A estimativa indica uma uma produção de 28,7 milhões de toneladas e um impacto econômico no valor bruto superior a R$ 32 bilhões. O levantamento sobre a situação das lavouras da safra de verão 2019/2020 foi apresentado nessa terça-feira na Expodireto Cotrijal, em Não-Me-Toque.

O diretor técnico da Emater-RS, Alencar Rugeri, apresentou os dados coletados em todo o território gaúcho, considerando a situação das lavouras até final de fevereiro. Analisando cada cultura, as grandes perdas envolvem as safras do milho, grão e silagem, e da soja. A área de plantio do milho no Estado, considerando a estimativa inicial e a área atual, teve aumento de 1,5%.

Porém, os reflexos da estiagem apontam redução superior a 20% na média de produção e na produtividade da cultura. A produção esperada para esta safra era de 5,9 milhões de toneladas e produtividade de 7,7 mil kg/ha, mas o cenário encontrado a partir do levantamento indica redução de 21% na produção (4,6 milhões de toneladas) e produtividade média de 5,9 mil kg/ha (redução de 22,3%).

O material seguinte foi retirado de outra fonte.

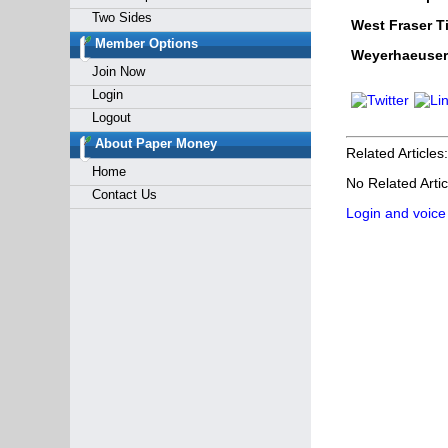
Two Sides
West Fraser T
Member Options
Weyerhaeuser
Join Now
Login
Logout
About Paper Money
Related Articles:
Home
No Related Artic
Contact Us
Login and voice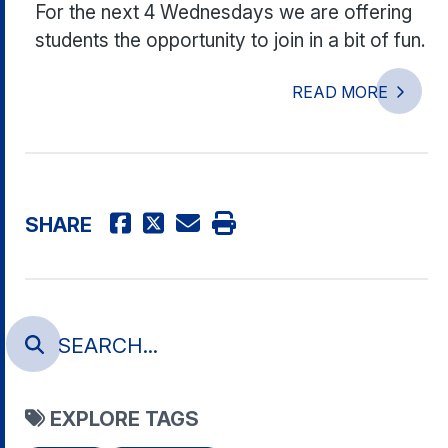
For the next 4 Wednesdays we are offering
students the opportunity to join in a bit of fun.
READ MORE
SHARE
EXPLORE TAGS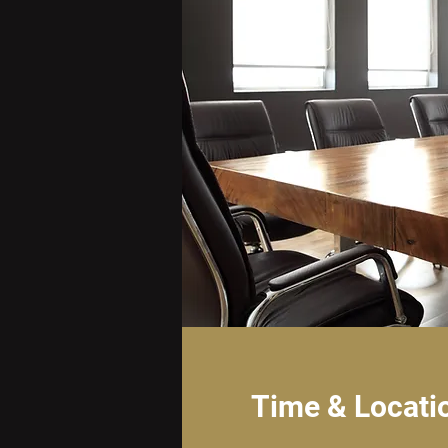
Time & Locati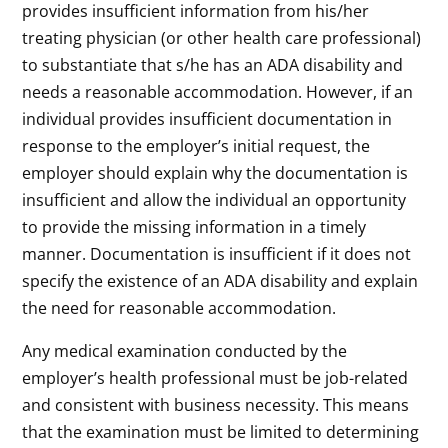
provides insufficient information from his/her
treating physician (or other health care professional)
to substantiate that s/he has an ADA disability and
needs a reasonable accommodation. However, if an
individual provides insufficient documentation in
response to the employer’s initial request, the
employer should explain why the documentation is
insufficient and allow the individual an opportunity
to provide the missing information in a timely
manner. Documentation is insufficient if it does not
specify the existence of an ADA disability and explain
the need for reasonable accommodation.
Any medical examination conducted by the
employer’s health professional must be job-related
and consistent with business necessity. This means
that the examination must be limited to determining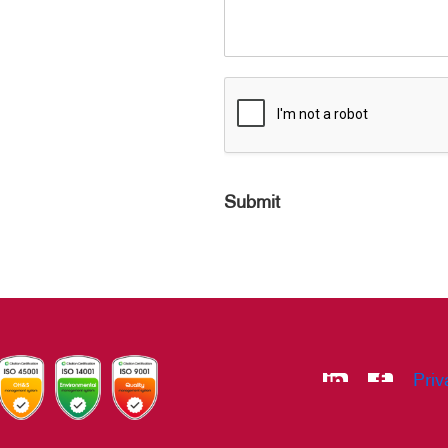
Submit
Priv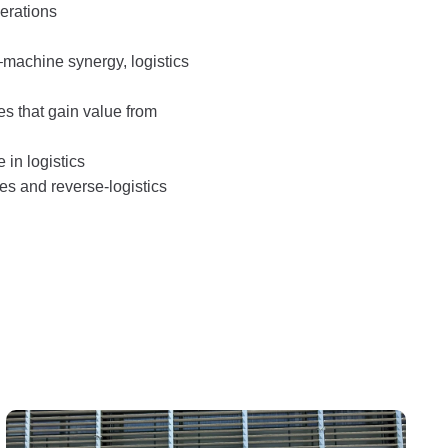
erations
–machine synergy, logistics
es that gain value from
e in logistics
ses and reverse‑logistics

Em relação ao milho silagem, a situação não difere. A redução da produção e da produtividade chegam a cerca de 20%. A expectativa de produção inicial era de 12,5 milhões de toneladas, e a estimativa atual é de 9,9 milhões de toneladas, redução de 20,7%. Em comparativo com a safra passada (2018/19), a cultura do milho reduziu 18% da sua produção (em torno de 1 milhão de toneladas a menos).

Soja

A soja também apresentou resultados negativos na estimativa da safra de verão. Entre a expectativa inicial e a estimativa atual, a redução na produção foi de 16,2%, nos mais de 5,9 milhões de hectares plantados. Dos esperados 19,7 milhões de toneladas, a cultura deverá encerrar a safra com produção aproximada de 16,5 milhões de toneladas. Em comparação com a safra passada (2018/19), a cultura apresenta redução de 10% na produção.

Os efeitos da estiagem afetaram as demais culturas de verão, como o feijão e o arroz. Em comparação com a expectativa inicial e a estimativa atual, o feijão teve queda de 7,4% na produtividade e de 8,7% na produção. Os resultados da safra do arroz também encolheram. A cultura teve redução de 1,8% na área plantada (são 944 mil hectares de área cultivados atualmente) e, consequentemente, queda na produção de 1,5% (110 mil toneladas a menos do que expectativa inicial, que era de 7,5 milhões de toneladas).

A safra das culturas de verão 2019/2020 – diferentemente da crescente produção nas últimas três safras (2017, 2018, 2019), que encerraram com saldo positivo – deve finalizar com uma produção de 28,7 milhões de toneladas, ainda assim será a quinta maior safra de verão da história do RS e gerará um impacto no valor bruto superior a R$ 32 bilhões na economia gaúcha.